PROBLEM TO SOLVE ::
Work through the data and say how many lines contain "định". The number alone is the answer.

BEGIN GIVEN RECORDS

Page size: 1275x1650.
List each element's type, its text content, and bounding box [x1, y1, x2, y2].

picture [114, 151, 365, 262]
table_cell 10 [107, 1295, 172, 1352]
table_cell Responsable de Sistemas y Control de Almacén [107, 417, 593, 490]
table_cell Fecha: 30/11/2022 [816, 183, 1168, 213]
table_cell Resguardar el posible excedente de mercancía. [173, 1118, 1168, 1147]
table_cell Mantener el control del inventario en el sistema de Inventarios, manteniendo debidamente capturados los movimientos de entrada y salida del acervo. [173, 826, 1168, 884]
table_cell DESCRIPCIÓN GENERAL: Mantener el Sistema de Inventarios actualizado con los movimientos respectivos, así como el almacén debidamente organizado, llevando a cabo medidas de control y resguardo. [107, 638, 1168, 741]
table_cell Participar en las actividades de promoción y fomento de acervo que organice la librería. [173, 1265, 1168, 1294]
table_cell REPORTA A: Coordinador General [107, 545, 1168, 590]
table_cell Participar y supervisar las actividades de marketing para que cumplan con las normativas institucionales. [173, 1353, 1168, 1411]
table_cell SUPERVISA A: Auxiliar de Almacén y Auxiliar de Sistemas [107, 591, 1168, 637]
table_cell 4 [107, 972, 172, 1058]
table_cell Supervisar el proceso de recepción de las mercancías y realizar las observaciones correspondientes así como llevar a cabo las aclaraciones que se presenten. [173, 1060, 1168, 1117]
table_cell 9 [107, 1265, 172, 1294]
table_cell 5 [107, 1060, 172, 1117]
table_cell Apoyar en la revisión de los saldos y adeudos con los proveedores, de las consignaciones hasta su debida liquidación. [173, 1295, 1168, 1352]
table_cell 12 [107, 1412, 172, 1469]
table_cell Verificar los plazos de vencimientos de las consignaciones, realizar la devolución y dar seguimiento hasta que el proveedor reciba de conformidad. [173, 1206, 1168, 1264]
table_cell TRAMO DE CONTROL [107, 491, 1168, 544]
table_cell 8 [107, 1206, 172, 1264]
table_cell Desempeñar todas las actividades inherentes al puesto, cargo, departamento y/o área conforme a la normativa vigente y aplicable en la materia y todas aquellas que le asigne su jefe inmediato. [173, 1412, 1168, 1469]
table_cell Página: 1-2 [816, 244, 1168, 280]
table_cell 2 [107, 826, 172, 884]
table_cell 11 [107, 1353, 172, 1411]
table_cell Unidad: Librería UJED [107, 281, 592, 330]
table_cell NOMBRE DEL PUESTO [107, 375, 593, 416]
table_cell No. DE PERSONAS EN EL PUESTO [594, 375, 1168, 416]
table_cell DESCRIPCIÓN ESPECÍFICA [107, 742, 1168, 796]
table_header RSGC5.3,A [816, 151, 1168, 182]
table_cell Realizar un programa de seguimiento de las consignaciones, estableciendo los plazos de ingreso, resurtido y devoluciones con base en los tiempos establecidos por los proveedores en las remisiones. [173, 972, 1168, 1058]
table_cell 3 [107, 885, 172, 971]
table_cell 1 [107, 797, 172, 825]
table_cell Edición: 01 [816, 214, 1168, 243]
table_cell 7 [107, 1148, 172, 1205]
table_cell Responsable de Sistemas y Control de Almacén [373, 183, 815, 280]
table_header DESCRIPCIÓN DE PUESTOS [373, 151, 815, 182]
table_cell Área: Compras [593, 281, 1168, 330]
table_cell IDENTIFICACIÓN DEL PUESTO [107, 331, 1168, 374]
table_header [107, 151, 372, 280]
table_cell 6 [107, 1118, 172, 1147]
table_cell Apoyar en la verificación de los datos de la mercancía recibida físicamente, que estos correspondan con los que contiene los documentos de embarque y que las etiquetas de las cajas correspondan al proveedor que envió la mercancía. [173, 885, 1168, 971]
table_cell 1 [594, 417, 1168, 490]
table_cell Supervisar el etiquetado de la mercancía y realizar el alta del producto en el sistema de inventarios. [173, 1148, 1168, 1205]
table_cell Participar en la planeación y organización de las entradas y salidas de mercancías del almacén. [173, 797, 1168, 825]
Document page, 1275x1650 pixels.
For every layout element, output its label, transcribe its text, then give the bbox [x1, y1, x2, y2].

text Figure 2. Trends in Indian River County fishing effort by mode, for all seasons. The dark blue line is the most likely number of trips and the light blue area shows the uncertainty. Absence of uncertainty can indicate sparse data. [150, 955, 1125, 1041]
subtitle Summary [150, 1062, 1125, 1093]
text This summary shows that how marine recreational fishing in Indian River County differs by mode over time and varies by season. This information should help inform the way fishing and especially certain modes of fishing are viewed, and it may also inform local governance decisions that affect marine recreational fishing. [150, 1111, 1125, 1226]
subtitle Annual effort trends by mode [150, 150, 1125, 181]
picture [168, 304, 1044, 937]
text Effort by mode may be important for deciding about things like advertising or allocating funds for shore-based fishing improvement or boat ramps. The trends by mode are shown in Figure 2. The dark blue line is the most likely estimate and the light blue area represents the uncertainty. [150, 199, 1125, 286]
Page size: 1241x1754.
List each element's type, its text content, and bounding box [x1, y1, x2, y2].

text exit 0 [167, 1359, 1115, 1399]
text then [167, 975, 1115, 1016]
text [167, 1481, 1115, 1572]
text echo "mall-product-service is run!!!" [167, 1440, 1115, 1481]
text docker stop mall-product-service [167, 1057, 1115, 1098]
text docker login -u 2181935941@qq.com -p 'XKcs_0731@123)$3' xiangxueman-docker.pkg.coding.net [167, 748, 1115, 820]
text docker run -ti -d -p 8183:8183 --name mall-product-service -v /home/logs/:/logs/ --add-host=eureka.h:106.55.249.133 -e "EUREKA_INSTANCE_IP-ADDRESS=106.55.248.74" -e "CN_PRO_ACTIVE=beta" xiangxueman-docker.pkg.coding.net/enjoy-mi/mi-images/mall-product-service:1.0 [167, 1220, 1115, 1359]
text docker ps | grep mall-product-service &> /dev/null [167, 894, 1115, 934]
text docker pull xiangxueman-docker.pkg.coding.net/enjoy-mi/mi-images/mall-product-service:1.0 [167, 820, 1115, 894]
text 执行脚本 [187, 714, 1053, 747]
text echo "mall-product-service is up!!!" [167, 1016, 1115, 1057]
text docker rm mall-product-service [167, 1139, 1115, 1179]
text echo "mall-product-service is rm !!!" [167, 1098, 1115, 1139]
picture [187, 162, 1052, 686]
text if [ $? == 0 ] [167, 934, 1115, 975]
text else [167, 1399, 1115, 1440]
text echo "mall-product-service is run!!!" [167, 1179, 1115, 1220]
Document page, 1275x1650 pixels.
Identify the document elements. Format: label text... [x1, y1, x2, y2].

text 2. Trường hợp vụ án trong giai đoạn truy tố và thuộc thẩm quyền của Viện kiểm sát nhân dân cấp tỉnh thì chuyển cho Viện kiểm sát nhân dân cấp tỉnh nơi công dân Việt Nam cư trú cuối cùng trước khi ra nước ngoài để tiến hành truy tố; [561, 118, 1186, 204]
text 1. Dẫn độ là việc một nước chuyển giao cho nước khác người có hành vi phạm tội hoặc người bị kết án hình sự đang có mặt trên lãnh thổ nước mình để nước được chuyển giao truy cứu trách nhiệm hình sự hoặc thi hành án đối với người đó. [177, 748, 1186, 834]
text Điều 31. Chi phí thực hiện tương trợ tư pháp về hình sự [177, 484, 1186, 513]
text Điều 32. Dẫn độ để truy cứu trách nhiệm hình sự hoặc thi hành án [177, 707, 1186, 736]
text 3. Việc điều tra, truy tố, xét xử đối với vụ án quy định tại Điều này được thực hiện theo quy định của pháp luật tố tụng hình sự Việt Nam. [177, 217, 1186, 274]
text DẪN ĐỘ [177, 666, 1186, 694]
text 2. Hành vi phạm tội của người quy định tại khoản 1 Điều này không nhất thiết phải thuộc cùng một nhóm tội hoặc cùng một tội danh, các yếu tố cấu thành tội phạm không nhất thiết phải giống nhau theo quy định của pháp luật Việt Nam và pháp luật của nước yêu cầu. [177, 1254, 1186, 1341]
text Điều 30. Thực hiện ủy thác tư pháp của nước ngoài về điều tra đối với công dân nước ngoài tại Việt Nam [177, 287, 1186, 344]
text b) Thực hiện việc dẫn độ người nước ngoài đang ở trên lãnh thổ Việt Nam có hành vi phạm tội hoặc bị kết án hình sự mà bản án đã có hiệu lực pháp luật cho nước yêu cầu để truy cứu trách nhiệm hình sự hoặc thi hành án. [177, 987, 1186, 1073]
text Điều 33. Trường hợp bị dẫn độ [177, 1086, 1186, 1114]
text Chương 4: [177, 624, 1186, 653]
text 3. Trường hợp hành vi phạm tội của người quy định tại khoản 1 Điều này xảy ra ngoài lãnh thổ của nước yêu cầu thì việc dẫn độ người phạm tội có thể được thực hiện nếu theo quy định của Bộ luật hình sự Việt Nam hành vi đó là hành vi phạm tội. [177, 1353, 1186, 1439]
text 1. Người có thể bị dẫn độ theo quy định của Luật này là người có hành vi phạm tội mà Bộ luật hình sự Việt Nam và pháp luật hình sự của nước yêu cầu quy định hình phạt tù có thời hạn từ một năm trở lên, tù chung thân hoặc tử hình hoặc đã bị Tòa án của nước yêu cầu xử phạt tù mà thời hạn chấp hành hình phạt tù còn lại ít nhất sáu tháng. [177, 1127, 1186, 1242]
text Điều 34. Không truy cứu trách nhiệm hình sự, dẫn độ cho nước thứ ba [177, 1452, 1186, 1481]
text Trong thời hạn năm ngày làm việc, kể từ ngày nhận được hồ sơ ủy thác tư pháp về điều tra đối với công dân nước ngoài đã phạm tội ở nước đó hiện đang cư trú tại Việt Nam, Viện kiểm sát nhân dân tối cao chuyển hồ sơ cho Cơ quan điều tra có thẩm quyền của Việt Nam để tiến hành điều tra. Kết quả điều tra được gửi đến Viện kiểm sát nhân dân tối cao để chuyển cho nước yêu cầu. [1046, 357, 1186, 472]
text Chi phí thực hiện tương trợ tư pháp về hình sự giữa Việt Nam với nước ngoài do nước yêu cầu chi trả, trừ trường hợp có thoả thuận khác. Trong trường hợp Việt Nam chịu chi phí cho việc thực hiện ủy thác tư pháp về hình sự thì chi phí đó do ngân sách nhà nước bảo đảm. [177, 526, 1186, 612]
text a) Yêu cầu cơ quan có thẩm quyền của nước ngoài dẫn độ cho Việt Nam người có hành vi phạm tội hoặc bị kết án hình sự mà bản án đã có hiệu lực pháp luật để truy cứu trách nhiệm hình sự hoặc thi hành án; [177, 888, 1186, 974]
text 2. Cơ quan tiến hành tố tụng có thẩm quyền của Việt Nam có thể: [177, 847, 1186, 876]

END GIVEN RECORDS

RESULT ::
4